At some point, I realized that most of the posts from the Telegram channels I subscribed to were not informative and lacked value for me. Therefore, I decided to create a bot that sorts out ads and categorizes all the news and posts from the channels I follow.
The configuration file can be found in the config/example_config.yaml
file. Here's an example of what it should look like:
telegram:
api_id: 1821196
api_hash: "your_api_hash_here" # https://my.telegram.org/auth
session_name: "news_classifier"
bot_settings:
model_path: "model"
db_path: "messages.db"
message_lifetime: 2 # Time in hours
# Optional: Uncomment to exclude categories or channels
# exclude_categories:
# - 1
# - 2
# exclude_channels:
# - 1
# - 2
- Obtain your API ID and API Hash by logging into Telegram's Developer Portal.
- Replace
your_api_hash_here
with your actual API hash. - The
model_path
should point to the folder where the model is located (downloadable from this link). - The
db_path
is the database where the bot stores the messages. - The
message_lifetime
is the time in hours that messages are stored in the database to account for repeated messages.
The example_config.yaml
is just a template. Once you've filled it with your details, you can rename it to config.yaml
.
You can run the bot using Docker. Simply execute:
docker build -t telegram-news-classifier .
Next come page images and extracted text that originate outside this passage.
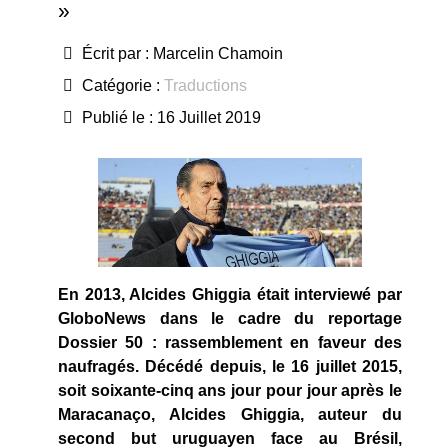
»
Écrit par :
Marcelin Chamoin
Catégorie :
Traductions
Publié le : 16 Juillet 2019
En 2013, Alcides Ghiggia était interviewé par
GloboNews dans le cadre du reportage
Dossier 50 : rassemblement en faveur des
naufragés. Décédé depuis, le 16 juillet 2015,
soit soixante-cinq ans jour pour jour après le
Maracanaço, Alcides Ghiggia, auteur du
second but uruguayen face au Brésil,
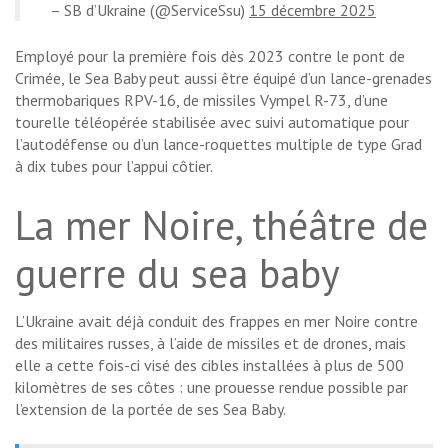
– SB d’Ukraine (@ServiceSsu)
15 décembre 2025
Employé pour la première fois dès 2023 contre le pont de
Crimée, le Sea Baby peut aussi être équipé d’un lance-grenades
thermobariques RPV-16, de missiles Vympel R-73, d’une
tourelle téléopérée stabilisée avec suivi automatique pour
l’autodéfense ou d’un lance-roquettes multiple de type Grad
à dix tubes pour l’appui côtier.
La mer Noire, théâtre de
guerre du sea baby
L’Ukraine avait déjà conduit des frappes en mer Noire contre
des militaires russes, à l’aide de missiles et de drones, mais
elle a cette fois-ci visé des cibles installées à plus de 500
kilomètres de ses côtes : une prouesse rendue possible par
l’extension de la portée de ses Sea Baby.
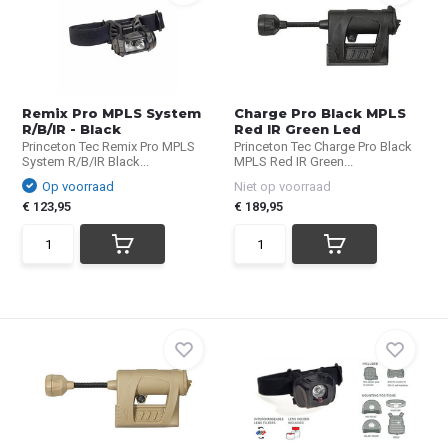
Remix Pro MPLS System
Charge Pro Black MPLS
R/B/IR - Black
Red IR Green Led
Princeton Tec Remix Pro MPLS
Princeton Tec Charge Pro Black
System R/B/IR Black...
MPLS Red IR Green...
Op voorraad
Niet op voorraad
€ 123,95
€ 189,95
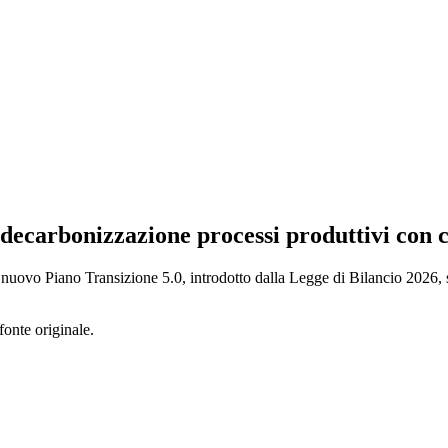
ecarbonizzazione processi produttivi con 
ovo Piano Transizione 5.0, introdotto dalla Legge di Bilancio 2026, si 
fonte originale.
If the session file (news_classifier.session
) is missing, the bot will require you to log in. To do this, run the following command:
docker run -i -t -v $(pwd):/app telegram-news-classifier --login
This command will initiate the login process, and you will be prompted to enter your phone number and the authentication code from Telegram. After the first login, the session file will be saved and used for future runs.
If the session file is already present (created after the first login), you can run the bot without the --login
flag:
docker run -v $(pwd):/app telegram-news-classifier -d
Alternatively, if you're using docker-compose
, you can run the bot with:
docker-compose up --build -d
Alternatively, you can set up and run it manually using Python and Poetry:
-
Install Poetry if you haven't already: Poetry installation guide.
-
Clone the repository and navigate to the project folder.
-
Download the model from this link.
-
Install the dependencies by running:
poetry install
Additionally, you will need to install the language model for spaCy:
poetry run python -m spacy download ru_core_news_sm
-
To run the bot, use:
poetry run python -m bot.main
- Add a "merge" news function (combine news from different sources into the most detailed version).
- Add deletion of topics if changes have been made to the config.
This project is licensed under the MIT License. See LICENSE.md for the full text.